→ Action item: From the first line to the last, copy the material word for word; pictures stay out.

→ Information provided:
=== Begin Enclosure ===

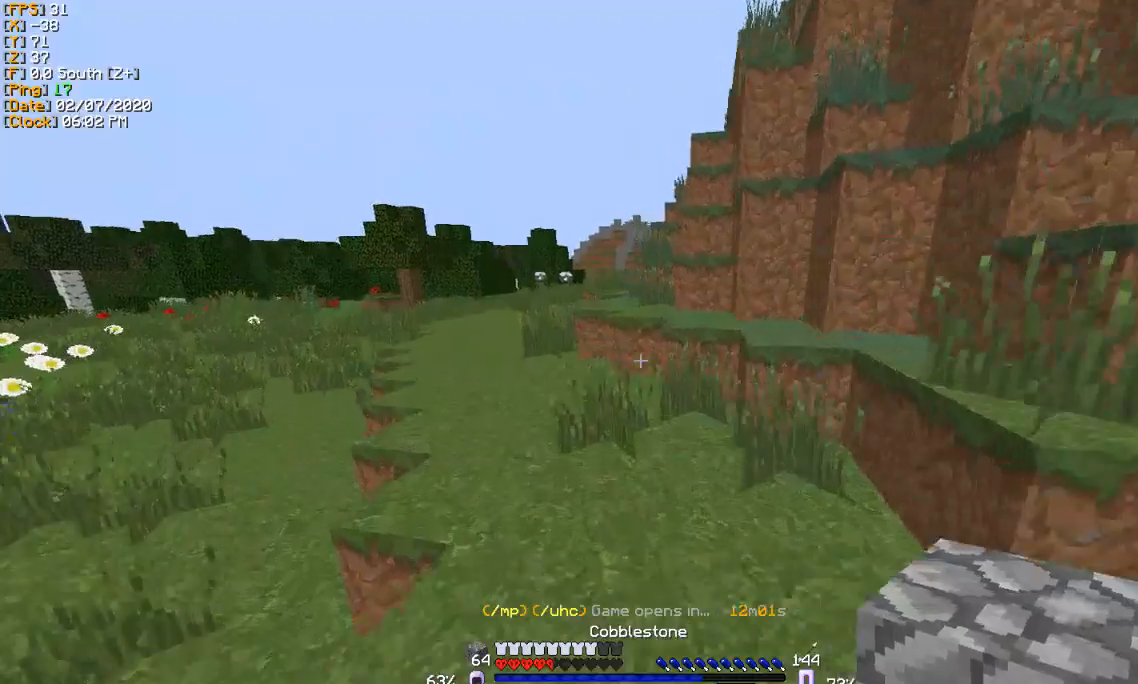
{"keys": ["w"], "events": [[134, "a", "up"], [267, "a", "down"], [401, "a", "up"]]}
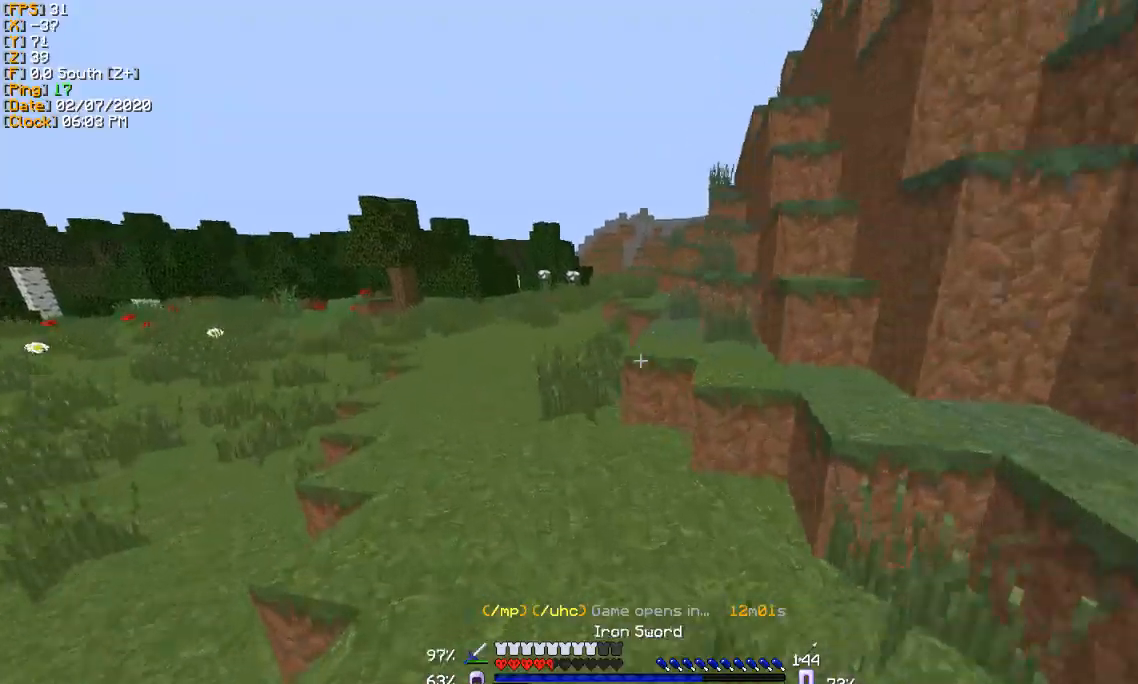
{"keys": ["w"], "events": []}
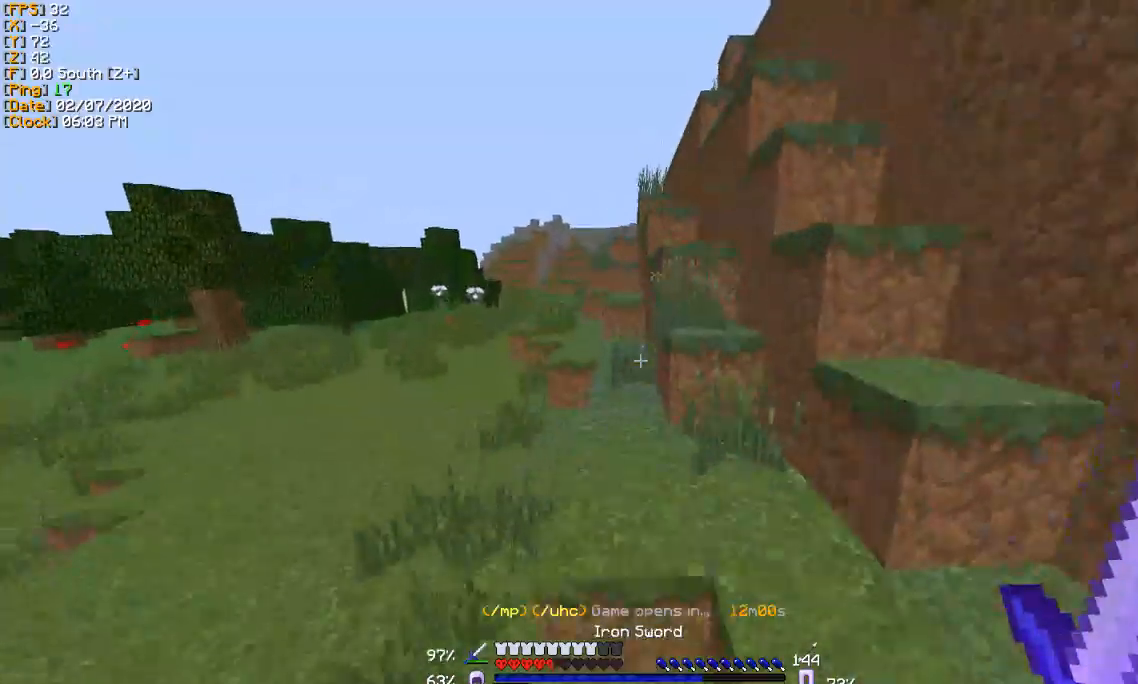
{"keys": ["d", "w"], "events": [[400, "d", "down"]]}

=== End Enclosure ===

→ Answer:
{"keys": ["w"], "events": [[134, "a", "up"], [267, "a", "down"], [401, "a", "up"]]}
{"keys": ["w"], "events": []}
{"keys": ["d", "w"], "events": [[400, "d", "down"]]}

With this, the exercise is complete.